Introduction to Gradient Descent: A Beginner's Guide

Gradient Descent is one of the most fundamental algorithms in machine learning and deep learning. Whether you're training a linear regression model or a deep neural network, gradient descent helps you minimize the error. In this post, we'll explore what gradient descent is, how it works, and how to implement it in Python.

What is Gradient Descent?

At its core, Gradient Descent is an optimization algorithm used to minimize the loss function of a model. The loss function measures how far off your predictions are from the actual results. Gradient Descent updates the parameters (weights and biases) of your model to reduce this loss.

You can think of it like hiking down a hill: the goal is to find the lowest point (where there is minimum loss), and you take steps downhill in the direction of the steepest descent (gradient).

The Math Behind Gradient Descent

The algorithm follows this general update rule:

θ = θ - α * ∇J(θ)

Where:

  • θ: Parameters (weights) of the model
  • α: Learning rate (how big your steps are)
  • ∇J(θ): Gradient of the loss function with respect to the parameters

The gradient tells us the direction to move in order to reduce the loss.

A Simple Example in Python

Let’s walk through a simple example: minimizing a quadratic function y = x^2.

Step 1: Import Libraries

import numpy as np
import matplotlib.pyplot as plt

Step 2: Define the Function and Its Derivative

def function(x):
    return x**2

def gradient(x):
    return 2*x

Step 3: Implement Gradient Descent

def gradient_descent(starting_point, learning_rate, n_iterations):
    x = starting_point
    history = [x]
    for _ in range(n_iterations):
        grad = gradient(x)
        x = x - learning_rate * grad
        history.append(x)
    return x, history

Step 4: Run and Visualize

final_x, trajectory = gradient_descent(starting_point=10, learning_rate=0.1, n_iterations=50)

# Plotting
x_vals = np.linspace(-10, 10, 400)
y_vals = function(x_vals)

plt.plot(x_vals, y_vals, label='y = x^2')
plt.scatter(trajectory, [function(x) for x in trajectory], color='red', s=10, label='Gradient Descent Path')
plt.title("Gradient Descent Minimizing x^2")
plt.xlabel("x")
plt.ylabel("y")
plt.legend()
plt.grid(True)
plt.show()

Few Things to Note

  • Learning Rate: If it’s too small, convergence is slow. Too large, and it might overshoot or diverge.
  • Local Minima: In complex functions, gradient descent might get stuck in local minima.
  • Saddle Points: Points where the gradient is zero but not a minimum.
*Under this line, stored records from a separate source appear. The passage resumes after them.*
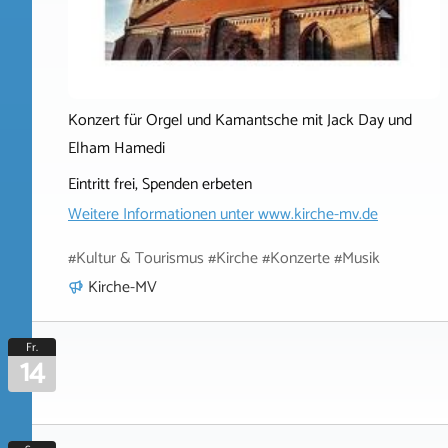
Konzert für Orgel und Kamantsche mit Jack Day und
Elham Hamedi
Eintritt frei, Spenden erbeten
Weitere Informationen unter
www.kirche-mv.de
#Kultur & Tourismus #Kirche #Konzerte #Musik
Kirche-MV
Fr.
14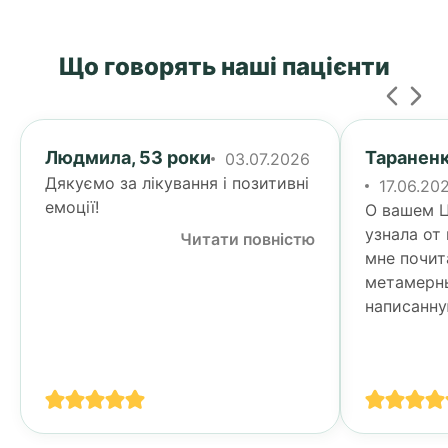
Що говорять наші пацієнти
Людмила, 53 роки
Тараненк
03.07.2026
Дякуємо за лікування і позитивні
17.06.20
емоції!
О вашем Ц
узнала от
Читати повністю
мне почит
метамерн
написанну
Тогда я у
своими п
спине...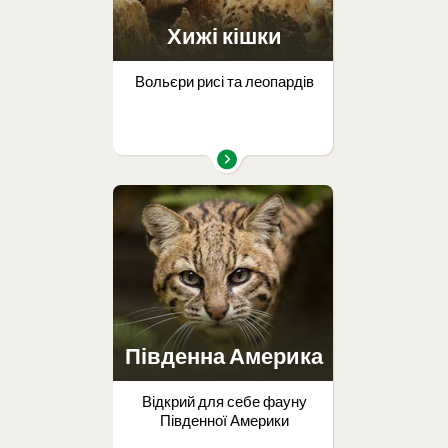
Хижі кішки
Вольєри рисі та леопардів
Південна Америка
Відкрий для себе фауну
Південної Америки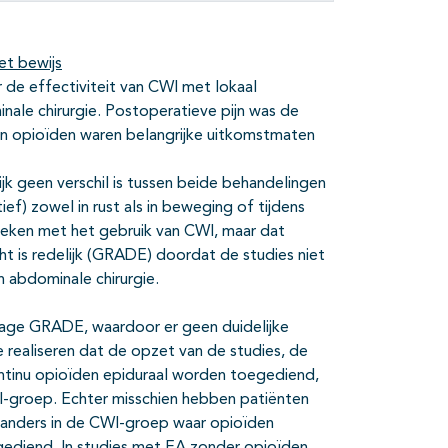
et bewijs
r de effectiviteit van CWI met lokaal
ale chirurgie. Postoperatieve pijn was de
van opioïden waren belangrijke uitkomstmaten
jk geen verschil is tussen beide behandelingen
ief) zowel in rust als in beweging of tijdens
geleken met het gebruik van CWI, maar dat
acht is redelijk (GRADE) doordat de studies niet
 abdominale chirurgie.
lage GRADE, waardoor er geen duidelijke
 realiseren dat de opzet van de studies, de
ntinu opioïden epiduraal worden toegediend,
WI-groep. Echter misschien hebben patiënten
 anders in de CWI-groep waar opioïden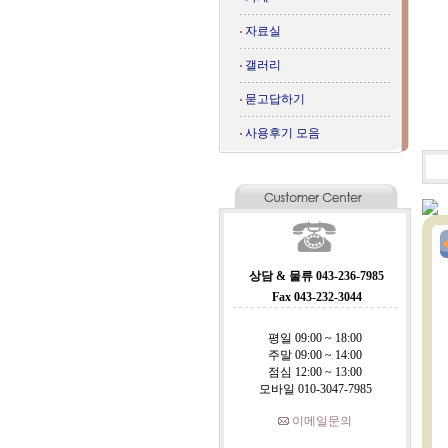
자료실
갤러리
묻고답하기
사용후기 모음
상담 & 물류 043-236-7985
Fax 043-232-3044
평일 09:00 ~ 18:00
주말 09:00 ~ 14:00
점심 12:00 ~ 13:00
모바일 010-3047-7985
이메일문의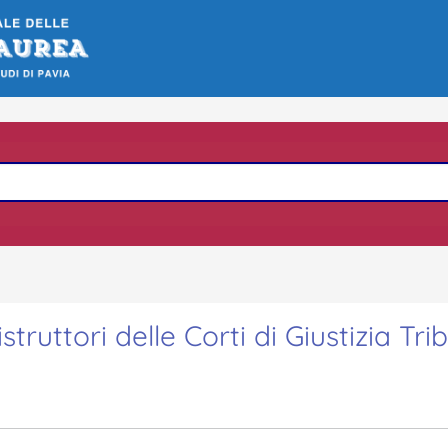
truttori delle Corti di Giustizia Tri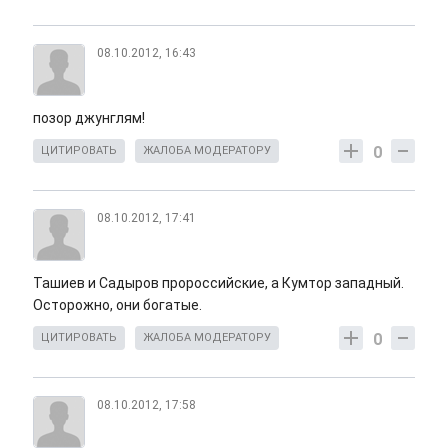
08.10.2012, 16:43
позор джунглям!
0
ЦИТИРОВАТЬ
ЖАЛОБА МОДЕРАТОРУ
08.10.2012, 17:41
Ташиев и Садыров пророссийские, а Кумтор западный.
Осторожно, они богатые.
0
ЦИТИРОВАТЬ
ЖАЛОБА МОДЕРАТОРУ
08.10.2012, 17:58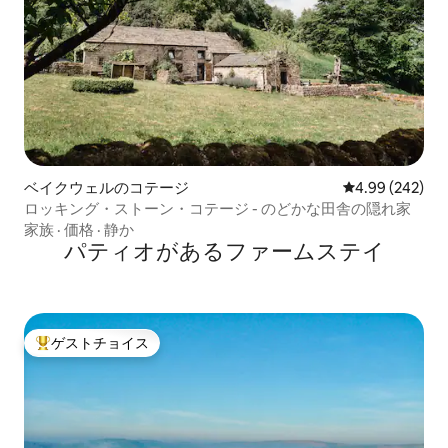
ベイクウェルのコテージ
レビュー242件
4.99 (242)
ロッキング・ストーン・コテージ - のどかな田舎の隠れ家
家族
·
価格
·
静か
パティオがあるファームステイ
ゲストチョイス
大好評のゲストチョイスです。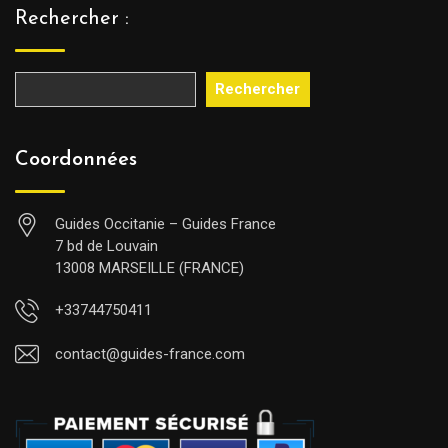
Rechercher :
Rechercher
Coordonnées
Guides Occitanie – Guides France
7 bd de Louvain
13008 MARSEILLE (FRANCE)
+33744750411
contact@guides-france.com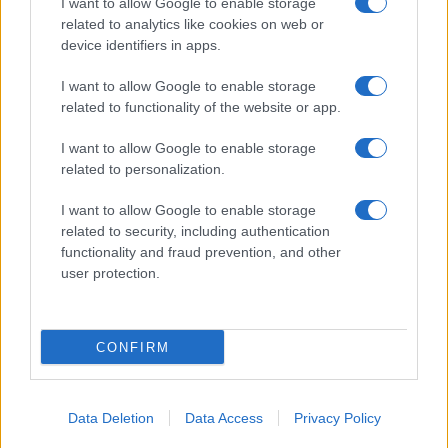
I want to allow Google to enable storage
related to analytics like cookies on web or
Biografie
Approfondimenti
device identifiers in apps.
Biografie di oggi
Mappa del sito
Biografie più visitate
Ricorrenze
I want to allow Google to enable storage
Indice dei nomi
Onomastico
related to functionality of the website or app.
Foto di personaggi famosi
Che giorno era?
Categorie
Che giorno sarà?
I want to allow Google to enable storage
Temi
Cultura
related to personalization.
Servizi
I want to allow Google to enable storage
Pubblica la tua biografia
related to security, including authentication
functionality and fraud prevention, and other
Privacy Policy
user protection.
Cookie Policy
Preferenze Privacy
Contatti
CONFIRM
Biografieonline.it © 2003-2025 • Riproduzione dei testi consentita citando la fonte
Creative Commons
come da Licenza
• Nota: come Affiliato Amazon, il sito
Pubblicità
ricava commissioni sugli acquisti idonei. •
Data Deletion
Data Access
Privacy Policy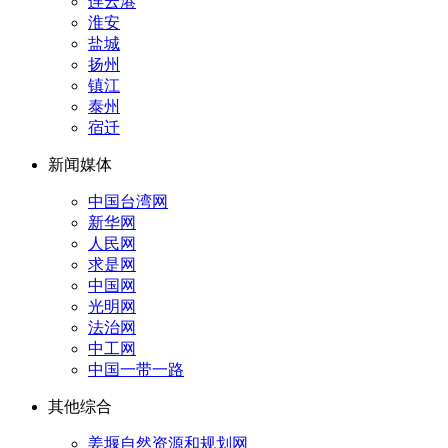
连云港
淮安
盐城
扬州
镇江
泰州
宿迁
新闻媒体
中国台湾网
新华网
人民网
求是网
中国网
光明网
法治网
中工网
中国一带一路
其他综合
姜堰自然资源和规划网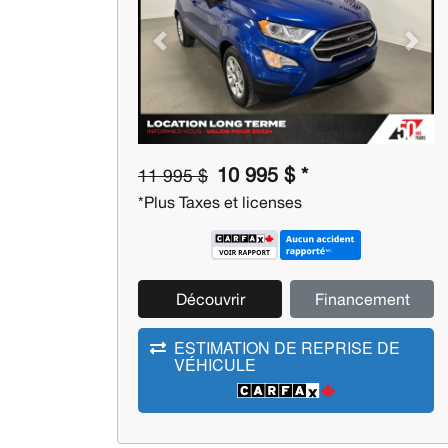
Previous
Next
10 995 $ *
11 995 $
*Plus Taxes et licenses
Découvrir
Financement
ESTIMATION DE REPRISE DE
VÉHICULE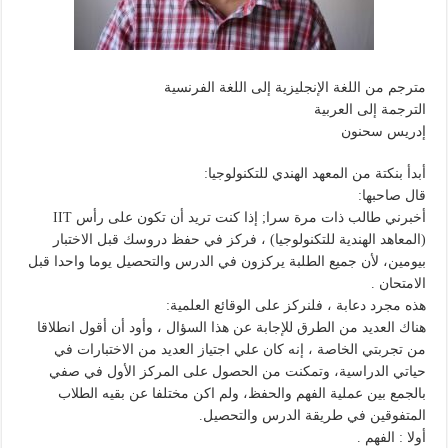
مترجم من اللغة الإنجليزية إلى اللغة الفرنسية
الترجمة إلى العربية
إدريس سحنون
أبدأ بنكتة من المعهد الهندي للتكنولوجيا:
قال صاحبها:
أخبرني طالب ذات مرة سرا; إذا كنت تريد أن تكون على رأس IIT
(المعاهد الهندية للتكنولوجيا) ، فركز في حفظ دروسك قبل الاختبار
بيومين، لأن جميع الطلبة يركزون في الدرس والتحصيل يوما واحدا قبل
الامتحان .
هذه مجرد دعابة ، فلنركز على الوقائع العلمية:
هناك العديد من الطرق للإجابة عن هذا السؤال ، وأود أن أقول انطلاقا
من تجربتي الخاصة ، إنه كان علي اجتياز العديد من الاختبارات في
حياتي الدراسية، وتمكنت من الحصول على المركز الأول في صفي
بالجمع بين عملية الفهم والحفظ، ولم اكن مختلفا عن بقيه الطلاب
المتفوقين في طريقة الدرس والتحصيل.
أولا : الفهم .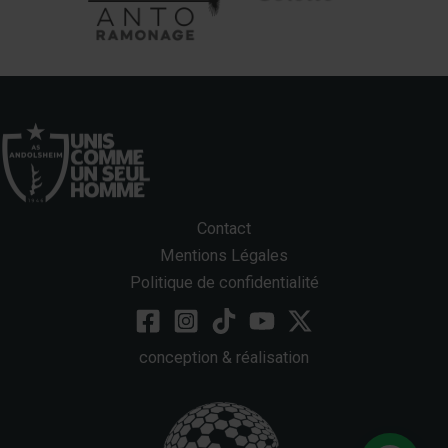
Contact
Mentions Légales
Politique de confidentialité
conception & réalisation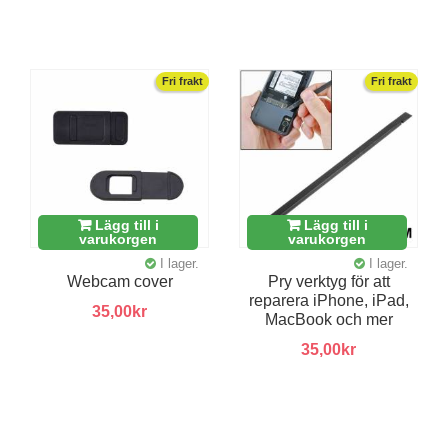
Fri frakt
Fri frakt
Lägg till i
Lägg till i
varukorgen
varukorgen
I lager.
I lager.
Webcam cover
Pry verktyg för att
reparera iPhone, iPad,
35,00kr
MacBook och mer
35,00kr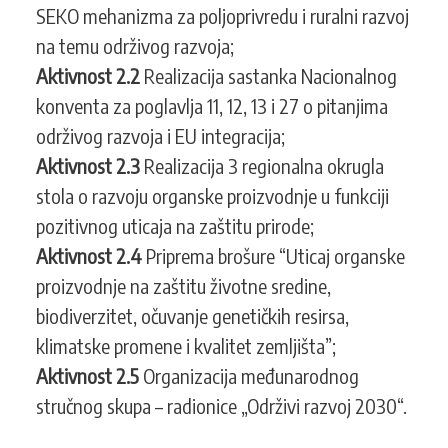
SEKO mehanizma za poljoprivredu i ruralni razvoj
na temu održivog razvoja;
Aktivnost 2.2
Realizacija sastanka Nacionalnog
konventa za poglavlja 11, 12, 13 i 27 o pitanjima
održivog razvoja i EU integracija;
Aktivnost 2.3
Realizacija 3 regionalna okrugla
stola o razvoju organske proizvodnje u funkciji
pozitivnog uticaja na zaštitu prirode;
Aktivnost 2.4
Priprema brošure “Uticaj organske
proizvodnje na zaštitu životne sredine,
biodiverzitet, očuvanje genetičkih resirsa,
klimatske promene i kvalitet zemljišta”;
Aktivnost 2.5
Organizacija međunarodnog
stručnog skupa – radionice „Održivi razvoj 2030“.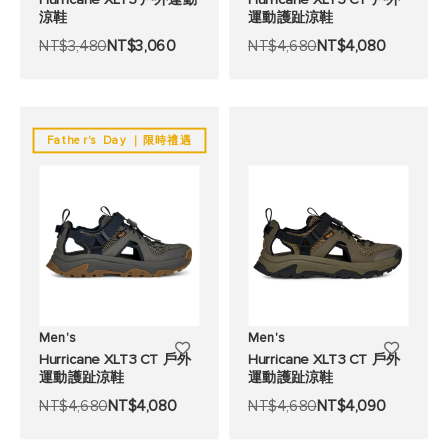
涼鞋
運動護趾涼鞋
加
加
NT$3,480
NT$3,060
NT$4,680
NT$4,080
至
至
願
願
望
望
Father's Day ｜限時禮遇
清
清
單
單
Men's
Men's
添
添
Hurricane XLT3 CT 戶外
Hurricane XLT3 CT 戶外
運動護趾涼鞋
運動護趾涼鞋
加
加
NT$4,680
NT$4,080
NT$4,680
NT$4,090
至
至
願
願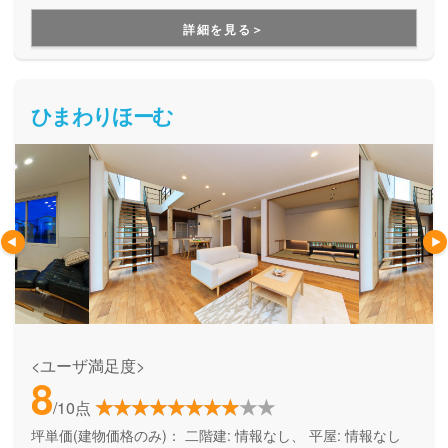
詳細を見る＞
ひまわりほーむ
<ユーザ満足度>
8
/10点
坪単価(建物価格のみ)：
二階建: 情報なし、 平屋: 情報なし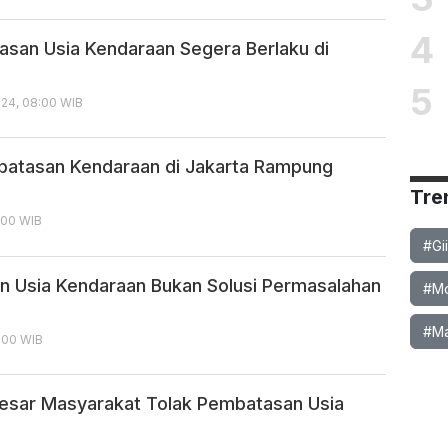
4
san Usia Kendaraan Segera Berlaku di
5
24, 08:00 WIB
atasan Kendaraan di Jakarta Rampung
Tre
7:00 WIB
#Gi
 Usia Kendaraan Bukan Solusi Permasalahan
#Mob
#Ma
3:00 WIB
esar Masyarakat Tolak Pembatasan Usia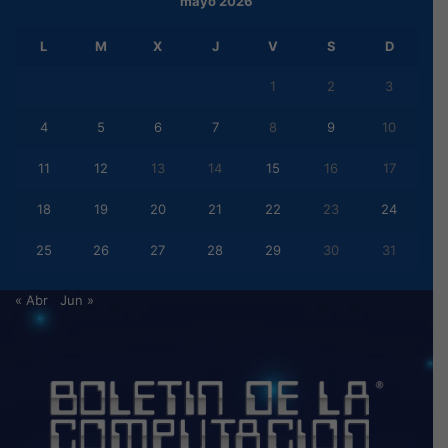
mayo 2026
L
M
X
J
V
S
D
1
2
3
4
5
6
7
8
9
10
11
12
13
14
15
16
17
18
19
20
21
22
23
24
25
26
27
28
29
30
31
« Abr
Jun »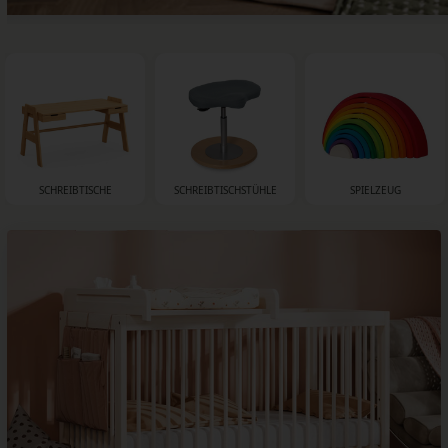
SCHREIBTISCHE
SCHREIBTISCHSTÜHLE
SPIELZEUG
There are several variants of gradient descent used in practice:

  • Batch Gradient Descent: Computes the gradient using the entire dataset.
  • Stochastic Gradient Descent (SGD): Updates parameters for each training example.
  • Mini-Batch Gradient Descent: Uses small batches (e.g., 32 or 64 examples) for updates.

Final Thoughts

Gradient Descent is the workhorse behind training most machine learning models. Understanding how it works is essential for debugging, tuning, and improving your models.